Starting from here: $$ \frac{\partial}{\partial r}u\left(r,t\right)+\frac{1}{r}u\left(r,t\right)=f\left(t\right)$$

(this is a partial differential equation in a cylindrical coordinate system $\left(r,\theta,z\right)$)

Show that

$$u=\frac{1}{2}f\left(t\right)r+\frac{g\left(t\right)}{r}$$

where $f$ and $g$ are arbitrary functions of time.

Answer 1

let $y(x)=u(r,t)$

let $x=r$

let $f=f(t)$

hence we can re-write the expression as:

$$ \frac{dy}{dx} + \frac{1}{x} y = f$$

we have a linear first order ODE:

$$ \frac{dy}{dx} + p(x)y(x) = q(x)$$

using Integrating Factor method...

i.e. we multiply across by a function $\mu(x)$ that has the property that:

$$\frac{d}{dx}\left[\mu(x) y(x)\right]=\mu(x) \left(\frac{dy}{dx} + p(x)y(x)\right) $$

this allows us to write: $$\frac{d}{dx}\left[\mu(x) y(x)\right] = \mu (x) q(x)$$

$$\mu(x) y(x) = \int \mu (x) q(x) dx$$ $$ y(x) = \mu(x)^{-1}\int \mu (x) q(x) dx$$

In order for integrating factor $\mu$ to have the property seen above it must satisfy the ODE:

$$\mu(x)p(x)=\frac{d\mu}{d x}$$

hence:

$$\mu(x)=e^{\int p(x) dx}$$

---

In our situation:

$$p(x)=\frac{1}{x}$$

$$\mu(x)=e^{\int p(x) dx}$$

$$\mu(x)=e^{\int \frac{1}{x} dx}=e^{\log(x)}=x$$

---

$$ y(x) = \mu(x)^{-1}\int \mu (x) q(x) dx$$

$$q(x)= f$$

$$ y(x) = x^{-1}\int x q(x) dx$$

$$ y(x) = x^{-1}\int x f dx$$

$$ y(x) = x^{-1} \left(\frac{1}{2}x^{2}f + g\right)$$

$$ y(x) = \frac{1}{2}f x + \frac{1}{x}g$$

---

$$ u = \frac{1}{2}f\left(t\right) r + \frac{1}{r}g\left(t\right)$$

Answer 2

Note that the PDE depends only on the variable $r$ wheras $t$ is a parameter. Thus, use standard methods for ODEs: The Guessing Method.

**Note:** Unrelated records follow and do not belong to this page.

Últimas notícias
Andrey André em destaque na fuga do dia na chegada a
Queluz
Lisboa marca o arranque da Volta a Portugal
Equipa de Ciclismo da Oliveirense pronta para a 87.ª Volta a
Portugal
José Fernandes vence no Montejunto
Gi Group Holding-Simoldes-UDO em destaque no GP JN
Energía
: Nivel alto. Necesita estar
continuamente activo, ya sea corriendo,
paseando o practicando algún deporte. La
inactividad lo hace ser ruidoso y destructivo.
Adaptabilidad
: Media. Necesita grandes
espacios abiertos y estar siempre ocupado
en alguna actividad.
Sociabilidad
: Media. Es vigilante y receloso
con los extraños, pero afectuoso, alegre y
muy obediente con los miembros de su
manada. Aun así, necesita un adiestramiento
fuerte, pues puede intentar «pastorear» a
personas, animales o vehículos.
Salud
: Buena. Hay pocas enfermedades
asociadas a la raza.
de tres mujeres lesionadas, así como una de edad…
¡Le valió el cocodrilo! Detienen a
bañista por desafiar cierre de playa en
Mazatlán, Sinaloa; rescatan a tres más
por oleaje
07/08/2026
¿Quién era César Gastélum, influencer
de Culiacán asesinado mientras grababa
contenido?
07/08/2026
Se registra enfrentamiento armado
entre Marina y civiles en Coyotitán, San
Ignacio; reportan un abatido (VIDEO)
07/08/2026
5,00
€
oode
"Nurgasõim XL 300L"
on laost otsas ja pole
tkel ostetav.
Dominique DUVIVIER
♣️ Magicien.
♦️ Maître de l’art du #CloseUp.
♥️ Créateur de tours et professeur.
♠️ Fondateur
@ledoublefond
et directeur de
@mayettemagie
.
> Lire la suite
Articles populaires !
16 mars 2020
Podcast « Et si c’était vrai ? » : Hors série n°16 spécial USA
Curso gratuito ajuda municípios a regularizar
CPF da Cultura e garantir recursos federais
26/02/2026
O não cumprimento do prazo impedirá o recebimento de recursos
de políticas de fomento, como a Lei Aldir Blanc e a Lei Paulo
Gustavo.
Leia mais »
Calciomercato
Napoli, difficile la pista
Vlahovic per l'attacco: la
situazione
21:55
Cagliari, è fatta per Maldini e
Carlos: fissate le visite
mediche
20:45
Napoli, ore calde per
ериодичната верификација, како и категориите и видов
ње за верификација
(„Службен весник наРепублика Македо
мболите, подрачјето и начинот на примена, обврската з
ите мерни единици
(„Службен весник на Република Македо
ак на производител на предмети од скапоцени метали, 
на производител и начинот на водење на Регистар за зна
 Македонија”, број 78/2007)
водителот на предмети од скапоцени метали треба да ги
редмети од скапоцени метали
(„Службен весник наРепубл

Solve the homogeneous equation $r \partial_r u + u=0$. Solution is obvious: $u_0 = \frac{A_0}{r}$ for some constant $A_0$. Here constant should be understood w.r.t. the variable $r$.

To solve the inhomogenous equation we vary the constant $A_0 \to A=A(r)$ and insert it into the ODE \begin{align*} f &= r \partial_r u + u = r \partial_r \left( \frac{A(r)}{r} \right) + \frac{A(r)}{r} \\ &= r \left( \frac{A'}{r} - \frac{A}{r^2} \right) + \frac{A(r)}{r} = A' \\ \implies A(r) &= f r + g \end{align*} where $g=\text{const}$ is another constant.

This gives the solution as $u(r) = \frac{A(r)}{r} = f + \frac{g}{r}$.

To include the parameter $t$ one can think of the constants $A_0, g, f$ depending on $t$ but not on $r$ which gives the solution as $u(r, t) = f(t) + \frac{g(t)}{r}$.